すでに、台座の規格は違いますが、ディスクブレーキ装備のロードバイクは販売されていて、話題性があって、キャリパーブレーキにこだわりのないライダーがユーザーとして増えています。ディスクブレーキとメカニカル、ディスクブレーキと電動メカなどの組み合せが考えられます。

実際に油圧ディスクブレーキ装備のロードバイクに乗ってみると、バイクを止めるストッピングパワーは大きいし、安全んは知れるスピードへコントロールする性能も優れているので、キャリパーブレーキのバイクに乗るとブレーキングの違いに気を使うそうです。
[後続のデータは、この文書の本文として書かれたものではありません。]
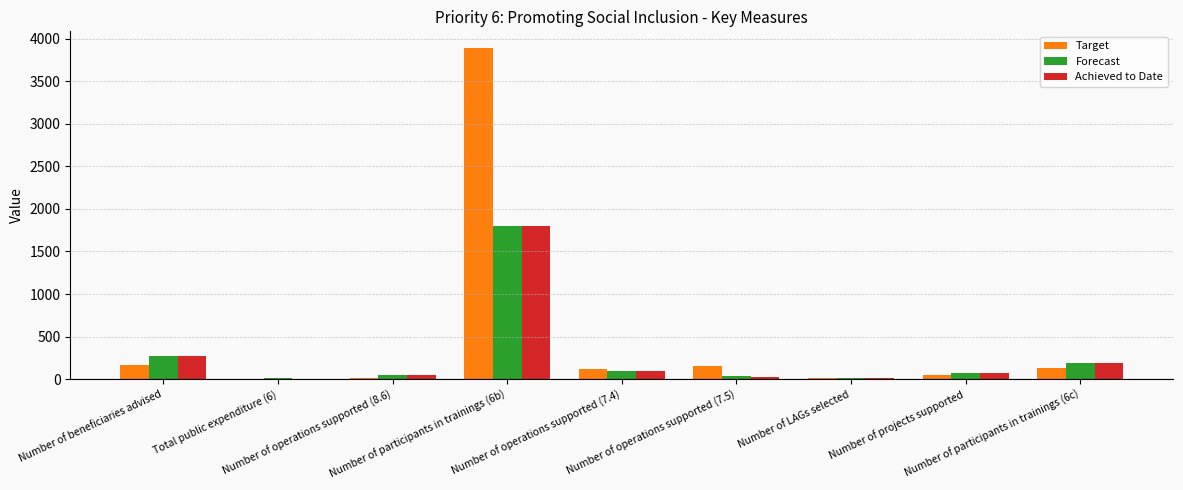

Which series has the largest total across all categories?

Target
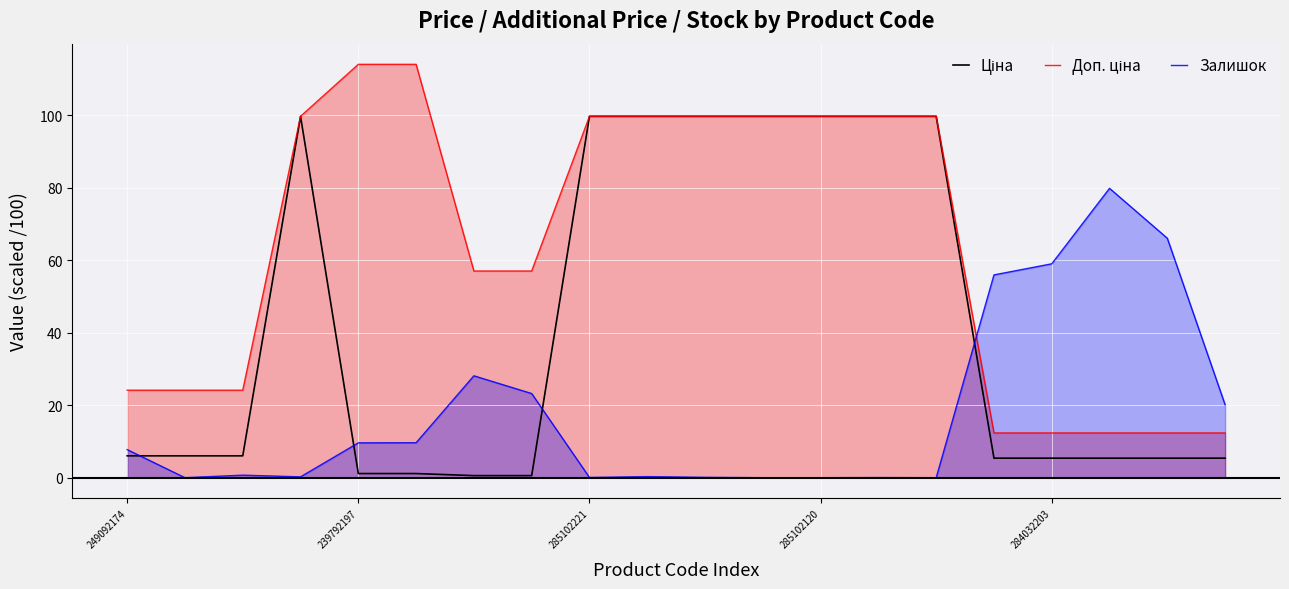

What are all the series names shown in the legend?

Ціна, Доп. ціна, Залишок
だから、実質的にはロードのディスクブレーキ装備のバイクは市場でスタートしてしまっていたのですが、UCI 登録のプロチームが使う機材には承認が必要なので、2016年に一旦試用期間が設定されて解禁され、再び2017年に使用が公認されました。レース中の使用フィーリングや、キャリパーブレーキとの違いはあるのでしょうが、すでにディスクブレーキユーザーが多くの勝利を重ねています。

ロードバイクのディスクブレーキはシマノが提唱していたフラットマウントがフレーム側の台座として標準化され、シマノ、スラム、カンパニョーロは製品化して、各グレードの完成車や、カスタムフレームにインストールされるでしょう。

ロードバイクのディスクブレーキ化の普及のネックは、フレームやホイールの規格が完全に変わることで、今までのフレームにパーツ交換で対応できるものではありません。完成車としての買い換え、カスタムフレームやホイールの買い換えなどのユーザーの決断が必要なので、MTBクロスカントリーの場合と同じく、じわじわと進んでいくでしょうね。